-- Document extract follows --
BHP (LON:BHP) performed well during the pandemic on account of the soaring price of iron ore. Additionally, BHP Group saw record output at its Western Australia Iron Ore (WAIO) operations, the company reported in its results. Over the past 12 months BHP is up over 100%, while year-to-date the share price is up by 8.16% despite a recent retreat.

Results

BHP posted strong results in February with robust margins and a record interim dividend payment.

The company revealed in February underlying EBITDA at $14.7 billion at a margin of 59%. While the mining giant’s underlying profit increased to $6.04bn from $5.19bn in the first half of 2020.

BHP’s operating cash flow is $9.4bn, while its free cash flow was confirmed at $5.2bn. The mining firm also recently announced its dividend at $1.01 per share for H1 2021, up from $0.65 the year before.

Production

BHP could be a preferable option for investors based on its advantages with its own mining sites. Goldman Sachs research suggests BHP’s mine sites and mining hubs could bring its capital intensity in Pilbara to average U$7 per tonne over the next five years, compared to Rio Tinto at around U$11 per tonne. The investment bank feels that Rio Tinto will have more mines to replace, requiring more capital expenditure, in addition to the ongoing fall-out from the Juukan George incident.

Iron Ore

Iron ore’s price thrived throughout 2020 as the company produced 280m tonnes of the commodity. BHP’s outlook will depend on whether or not the iron ore can continue its rise into 2021.

However, a recent pollution crackdown by China began to suppress the price of iron ore. There are now question marks over the future prospects of the commodity, which could in turn lead to concerns over the FTSE 100 company’s future prospects.

Having risen from $80 per tonne in March 2020 to nearly $180 per tonne a year later, the commodity has retreated following China’s new policies. 

Nicholas Snowdon, analyst at Goldman Sachs, predicts the Chinese government will increasingly look to limit emissions which will cap the production of iron ore, causing downward pressure on the price of the commodity. 

“We now see iron ore prices turning lower in the coming months,” said Snowdon, who has set a 12-month price target of $100 a tonne. “This reflects mounting evidence that supply is shifting toward a sustained recovery and also that China’s environmental policies will reinforce a peak in iron ore imports.”
-- Document extract concluded --
-- Input data follows --
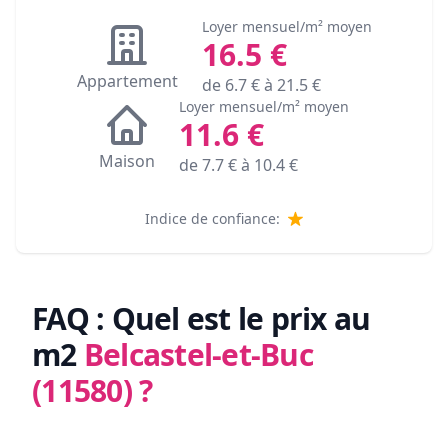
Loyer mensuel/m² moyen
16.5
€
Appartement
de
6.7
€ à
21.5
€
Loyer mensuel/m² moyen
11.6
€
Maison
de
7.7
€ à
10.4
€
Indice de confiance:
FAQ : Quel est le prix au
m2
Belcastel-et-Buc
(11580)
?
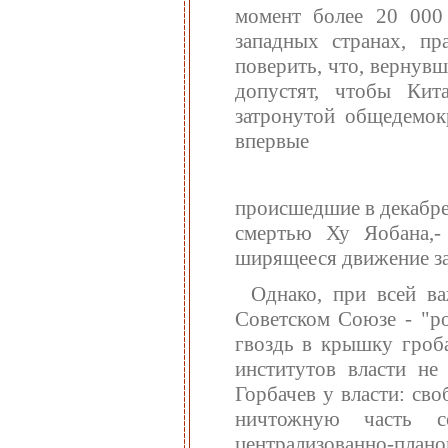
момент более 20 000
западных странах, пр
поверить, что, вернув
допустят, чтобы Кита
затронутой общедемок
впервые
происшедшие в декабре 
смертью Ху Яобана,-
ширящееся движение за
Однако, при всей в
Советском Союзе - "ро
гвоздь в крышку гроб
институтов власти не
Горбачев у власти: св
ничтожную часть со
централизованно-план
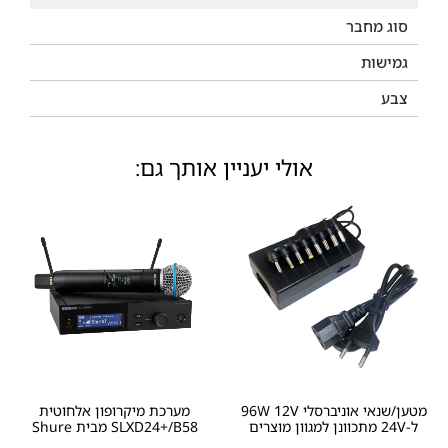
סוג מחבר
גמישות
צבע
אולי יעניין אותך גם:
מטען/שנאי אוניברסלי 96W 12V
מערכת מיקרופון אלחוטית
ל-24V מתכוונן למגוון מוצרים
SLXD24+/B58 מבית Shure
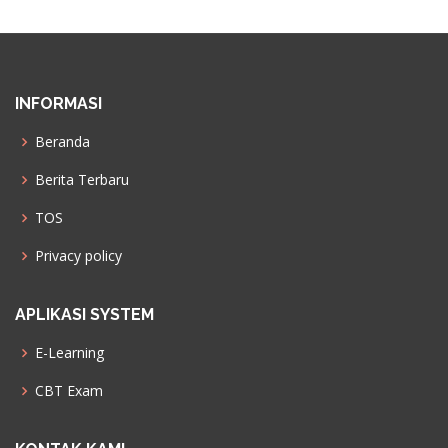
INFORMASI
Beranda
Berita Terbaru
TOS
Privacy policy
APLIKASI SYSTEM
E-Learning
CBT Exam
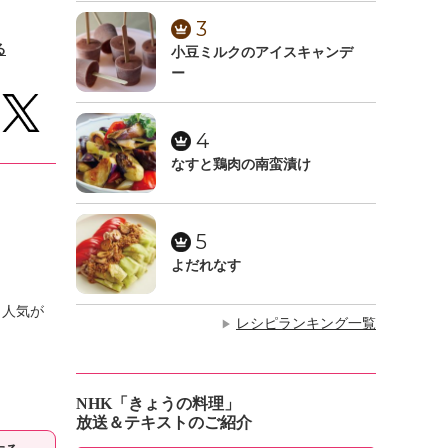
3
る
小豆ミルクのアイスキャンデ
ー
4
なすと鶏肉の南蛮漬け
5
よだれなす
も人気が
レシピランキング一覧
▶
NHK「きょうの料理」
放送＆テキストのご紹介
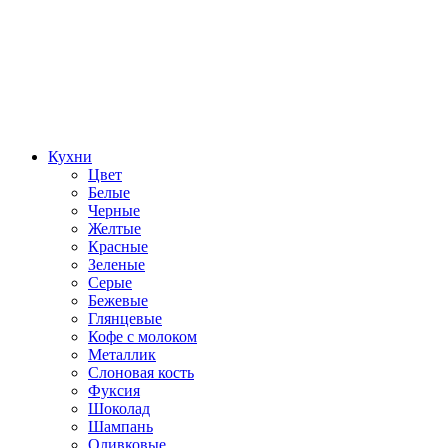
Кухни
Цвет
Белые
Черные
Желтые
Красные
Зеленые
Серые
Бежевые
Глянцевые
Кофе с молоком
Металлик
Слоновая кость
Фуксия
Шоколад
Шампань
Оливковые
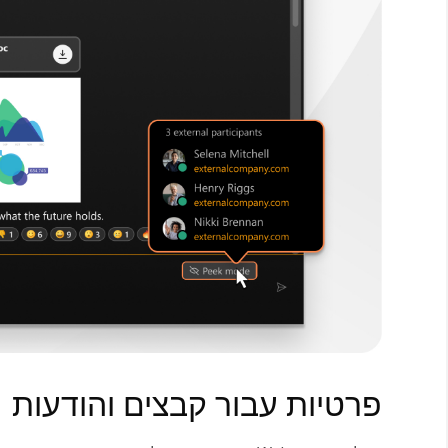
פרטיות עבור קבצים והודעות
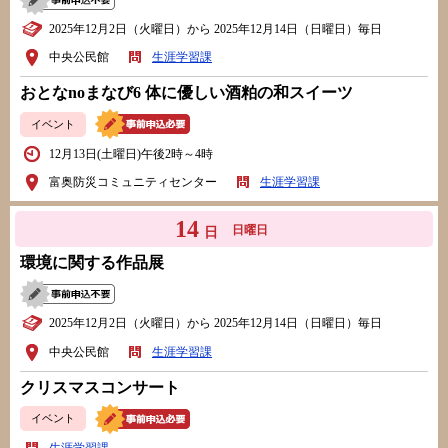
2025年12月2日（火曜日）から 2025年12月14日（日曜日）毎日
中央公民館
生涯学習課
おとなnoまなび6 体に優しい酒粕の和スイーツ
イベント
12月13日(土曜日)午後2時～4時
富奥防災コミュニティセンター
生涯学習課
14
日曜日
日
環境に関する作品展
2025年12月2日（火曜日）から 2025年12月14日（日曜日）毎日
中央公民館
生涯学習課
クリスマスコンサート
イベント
-- Input data concluded --
-- Input data follows --
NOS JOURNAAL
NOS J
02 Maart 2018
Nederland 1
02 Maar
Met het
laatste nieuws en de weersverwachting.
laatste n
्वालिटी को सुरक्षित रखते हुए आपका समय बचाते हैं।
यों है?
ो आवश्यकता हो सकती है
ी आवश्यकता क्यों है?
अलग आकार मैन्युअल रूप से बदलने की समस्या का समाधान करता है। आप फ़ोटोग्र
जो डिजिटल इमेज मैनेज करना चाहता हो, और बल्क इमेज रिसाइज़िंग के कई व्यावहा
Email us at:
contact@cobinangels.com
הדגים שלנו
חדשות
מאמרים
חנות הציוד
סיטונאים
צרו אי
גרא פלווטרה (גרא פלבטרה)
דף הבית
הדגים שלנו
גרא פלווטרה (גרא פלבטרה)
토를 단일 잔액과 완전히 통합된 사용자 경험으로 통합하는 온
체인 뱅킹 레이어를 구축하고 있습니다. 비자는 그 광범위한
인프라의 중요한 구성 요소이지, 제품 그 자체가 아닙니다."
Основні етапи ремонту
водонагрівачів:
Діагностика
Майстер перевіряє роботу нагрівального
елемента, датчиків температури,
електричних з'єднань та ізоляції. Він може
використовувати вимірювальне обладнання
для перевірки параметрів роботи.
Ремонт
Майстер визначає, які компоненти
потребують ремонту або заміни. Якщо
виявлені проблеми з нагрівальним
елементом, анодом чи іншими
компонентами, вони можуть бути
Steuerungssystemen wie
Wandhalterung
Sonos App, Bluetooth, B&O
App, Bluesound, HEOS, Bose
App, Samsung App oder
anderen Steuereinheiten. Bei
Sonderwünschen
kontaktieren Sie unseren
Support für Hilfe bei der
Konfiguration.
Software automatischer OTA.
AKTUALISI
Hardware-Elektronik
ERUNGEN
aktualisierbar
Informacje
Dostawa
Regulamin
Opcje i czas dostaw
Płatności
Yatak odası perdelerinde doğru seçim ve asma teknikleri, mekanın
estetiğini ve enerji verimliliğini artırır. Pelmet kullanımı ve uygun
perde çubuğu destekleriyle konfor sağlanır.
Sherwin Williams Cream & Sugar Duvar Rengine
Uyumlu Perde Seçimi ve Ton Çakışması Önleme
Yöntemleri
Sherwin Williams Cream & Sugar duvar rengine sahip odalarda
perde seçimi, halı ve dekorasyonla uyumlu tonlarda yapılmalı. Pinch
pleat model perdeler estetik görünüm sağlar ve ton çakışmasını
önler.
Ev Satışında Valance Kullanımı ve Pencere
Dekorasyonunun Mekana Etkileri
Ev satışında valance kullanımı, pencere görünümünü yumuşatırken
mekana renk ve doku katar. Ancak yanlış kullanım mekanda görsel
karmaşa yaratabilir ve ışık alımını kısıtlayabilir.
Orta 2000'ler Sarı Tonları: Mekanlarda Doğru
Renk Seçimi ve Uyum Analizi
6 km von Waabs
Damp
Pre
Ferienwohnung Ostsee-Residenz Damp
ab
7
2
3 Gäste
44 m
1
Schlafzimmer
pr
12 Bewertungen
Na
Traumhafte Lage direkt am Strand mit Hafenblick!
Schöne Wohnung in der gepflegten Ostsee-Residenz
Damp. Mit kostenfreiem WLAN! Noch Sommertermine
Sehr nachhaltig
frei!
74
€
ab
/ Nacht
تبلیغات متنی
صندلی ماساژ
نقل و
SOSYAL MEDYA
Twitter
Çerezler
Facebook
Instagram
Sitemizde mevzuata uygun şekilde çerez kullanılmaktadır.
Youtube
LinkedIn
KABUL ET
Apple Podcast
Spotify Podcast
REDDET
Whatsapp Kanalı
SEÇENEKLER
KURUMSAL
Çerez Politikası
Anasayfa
-- Input data concluded --
**Problems to solve**
A. Do the following statements agree with the BHP article? For each, answer yes or no and quote the deciding words from the article. (i) BHP's underlying EBITDA was $14.7 billion at a margin of 59%. (ii) BHP's dividend for H1 2021 was lower than the year before. (iii) Nicholas Snowdon set a 12-month iron ore price target of $100 a tonne.
B. According to the BHP article, how many tonnes of iron ore did the company produce in 2020?
C. Please rewrite the paragraph of the BHP article beginning "BHP's operating cash flow is" as a bulleted list, keeping its main facts.

**Task-by-task results**
A.
(i) Yes: "underlying EBITDA at $14.7 billion at a margin of 59%"
(ii) No: "its dividend at $1.01 per share for H1 2021, up from $0.65 the year before"
(iii) Yes: "who has set a 12-month price target of $100 a tonne"

B. 280m tonnes.

C.
- Operating cash flow: $9.4bn
- Free cash flow: $5.2bn
- Dividend for H1 2021: $1.01 per share, up from $0.65 the year before